EXERCISE PROMPT: Look through the listing below and write out exactly the lines from the line with "Forgery, fraud or theft" to the line with "Corruption and bribery", both included, and no others.

PROVIDED ENTRIES:
___

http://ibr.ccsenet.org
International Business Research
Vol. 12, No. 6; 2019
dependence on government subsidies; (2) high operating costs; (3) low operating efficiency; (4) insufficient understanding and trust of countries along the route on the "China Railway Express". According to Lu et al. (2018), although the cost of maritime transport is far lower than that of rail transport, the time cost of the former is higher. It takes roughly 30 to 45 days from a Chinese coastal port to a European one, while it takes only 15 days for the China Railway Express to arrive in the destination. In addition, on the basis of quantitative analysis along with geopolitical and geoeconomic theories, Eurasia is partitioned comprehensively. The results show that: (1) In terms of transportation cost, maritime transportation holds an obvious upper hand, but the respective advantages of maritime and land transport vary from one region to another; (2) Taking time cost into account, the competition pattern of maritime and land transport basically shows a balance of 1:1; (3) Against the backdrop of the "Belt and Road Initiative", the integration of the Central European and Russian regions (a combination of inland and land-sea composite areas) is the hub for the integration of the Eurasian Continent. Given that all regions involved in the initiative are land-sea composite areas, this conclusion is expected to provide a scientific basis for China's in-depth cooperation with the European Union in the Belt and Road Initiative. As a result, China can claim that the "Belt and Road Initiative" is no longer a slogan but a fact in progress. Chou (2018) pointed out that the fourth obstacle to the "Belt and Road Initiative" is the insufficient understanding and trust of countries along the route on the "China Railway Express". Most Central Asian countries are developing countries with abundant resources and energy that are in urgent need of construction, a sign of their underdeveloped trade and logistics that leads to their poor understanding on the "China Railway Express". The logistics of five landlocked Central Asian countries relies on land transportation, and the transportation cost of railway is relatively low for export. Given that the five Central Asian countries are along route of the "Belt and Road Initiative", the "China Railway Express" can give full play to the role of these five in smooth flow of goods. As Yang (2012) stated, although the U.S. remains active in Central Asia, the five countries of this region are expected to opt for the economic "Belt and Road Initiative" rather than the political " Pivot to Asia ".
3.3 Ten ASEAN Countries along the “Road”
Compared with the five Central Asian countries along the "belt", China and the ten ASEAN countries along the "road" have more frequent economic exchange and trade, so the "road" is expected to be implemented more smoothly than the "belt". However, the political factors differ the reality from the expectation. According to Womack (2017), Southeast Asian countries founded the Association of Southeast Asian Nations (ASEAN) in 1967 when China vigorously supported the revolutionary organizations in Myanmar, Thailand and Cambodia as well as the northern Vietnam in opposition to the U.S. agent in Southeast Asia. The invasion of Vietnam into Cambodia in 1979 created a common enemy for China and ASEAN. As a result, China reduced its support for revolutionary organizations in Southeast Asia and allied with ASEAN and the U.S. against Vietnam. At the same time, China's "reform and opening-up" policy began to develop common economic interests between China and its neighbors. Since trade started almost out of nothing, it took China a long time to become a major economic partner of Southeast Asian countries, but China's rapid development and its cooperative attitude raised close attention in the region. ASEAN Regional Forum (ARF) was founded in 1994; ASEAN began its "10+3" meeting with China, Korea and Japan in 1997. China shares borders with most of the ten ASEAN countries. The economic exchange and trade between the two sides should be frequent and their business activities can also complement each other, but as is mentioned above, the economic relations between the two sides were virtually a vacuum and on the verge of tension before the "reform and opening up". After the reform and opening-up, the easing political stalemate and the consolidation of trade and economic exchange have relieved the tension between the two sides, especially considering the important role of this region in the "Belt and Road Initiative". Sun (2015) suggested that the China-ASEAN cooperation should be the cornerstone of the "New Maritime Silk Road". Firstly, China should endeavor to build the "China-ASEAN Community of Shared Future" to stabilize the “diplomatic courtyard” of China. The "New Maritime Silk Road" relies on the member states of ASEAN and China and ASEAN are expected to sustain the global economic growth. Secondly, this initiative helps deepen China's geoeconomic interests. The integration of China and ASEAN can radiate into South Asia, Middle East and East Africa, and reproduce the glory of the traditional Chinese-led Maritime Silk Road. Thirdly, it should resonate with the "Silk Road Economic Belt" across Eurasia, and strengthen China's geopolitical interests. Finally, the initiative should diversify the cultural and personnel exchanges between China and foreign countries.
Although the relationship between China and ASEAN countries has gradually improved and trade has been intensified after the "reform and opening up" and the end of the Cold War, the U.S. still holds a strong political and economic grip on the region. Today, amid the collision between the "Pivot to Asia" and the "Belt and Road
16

___

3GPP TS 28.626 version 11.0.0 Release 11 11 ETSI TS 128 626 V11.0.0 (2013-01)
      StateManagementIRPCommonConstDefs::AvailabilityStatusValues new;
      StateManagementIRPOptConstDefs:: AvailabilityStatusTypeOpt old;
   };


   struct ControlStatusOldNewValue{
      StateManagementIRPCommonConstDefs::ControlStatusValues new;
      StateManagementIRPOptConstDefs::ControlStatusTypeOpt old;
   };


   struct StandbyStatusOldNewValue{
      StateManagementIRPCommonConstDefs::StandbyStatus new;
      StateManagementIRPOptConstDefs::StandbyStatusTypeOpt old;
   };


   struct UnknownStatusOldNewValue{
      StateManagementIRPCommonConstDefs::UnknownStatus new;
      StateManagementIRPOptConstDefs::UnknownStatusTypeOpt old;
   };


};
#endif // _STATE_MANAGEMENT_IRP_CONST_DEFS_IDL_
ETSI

___

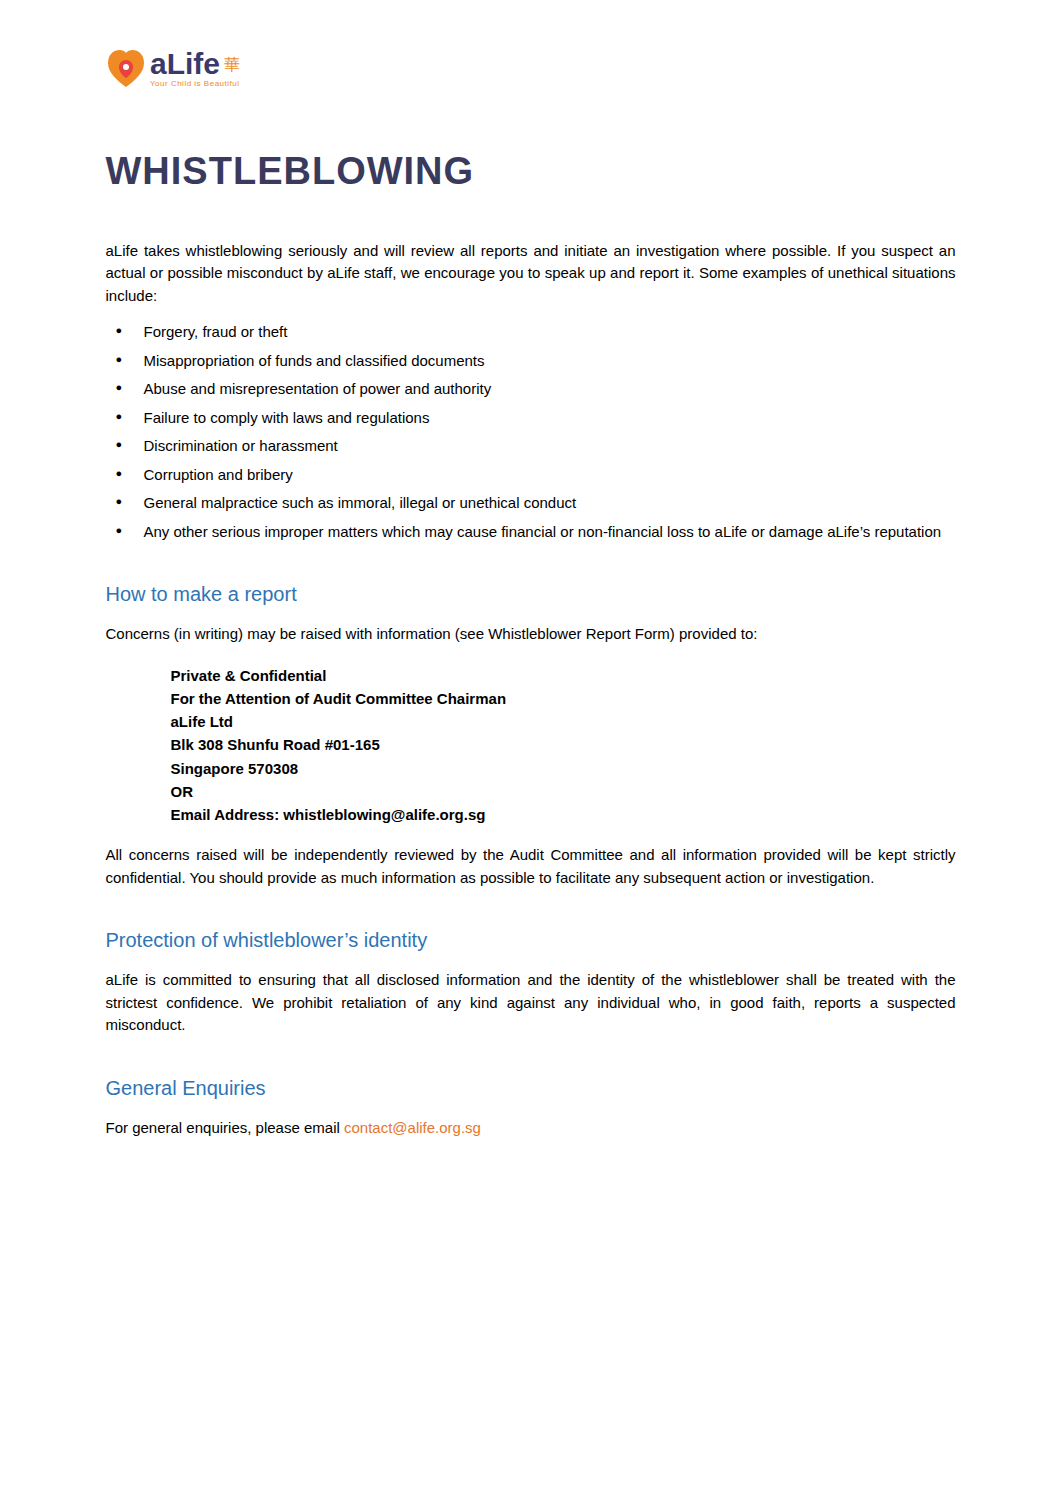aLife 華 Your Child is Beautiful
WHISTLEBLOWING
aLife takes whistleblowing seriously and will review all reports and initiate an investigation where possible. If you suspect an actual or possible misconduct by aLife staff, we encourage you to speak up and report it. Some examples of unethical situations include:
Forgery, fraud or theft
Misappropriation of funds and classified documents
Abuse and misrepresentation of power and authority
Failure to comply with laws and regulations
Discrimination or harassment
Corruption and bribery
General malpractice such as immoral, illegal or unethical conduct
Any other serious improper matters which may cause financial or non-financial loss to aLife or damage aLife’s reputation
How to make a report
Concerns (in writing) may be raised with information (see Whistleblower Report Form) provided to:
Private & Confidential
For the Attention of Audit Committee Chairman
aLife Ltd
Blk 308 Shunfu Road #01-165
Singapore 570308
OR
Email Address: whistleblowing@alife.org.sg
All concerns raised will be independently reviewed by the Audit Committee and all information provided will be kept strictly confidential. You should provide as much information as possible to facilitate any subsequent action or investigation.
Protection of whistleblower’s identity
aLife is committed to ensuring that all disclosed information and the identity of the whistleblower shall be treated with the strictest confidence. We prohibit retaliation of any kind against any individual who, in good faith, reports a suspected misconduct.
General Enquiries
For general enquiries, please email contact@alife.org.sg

___

RESULT:
Forgery, fraud or theft
Misappropriation of funds and classified documents
Abuse and misrepresentation of power and authority
Failure to comply with laws and regulations
Discrimination or harassment
Corruption and bribery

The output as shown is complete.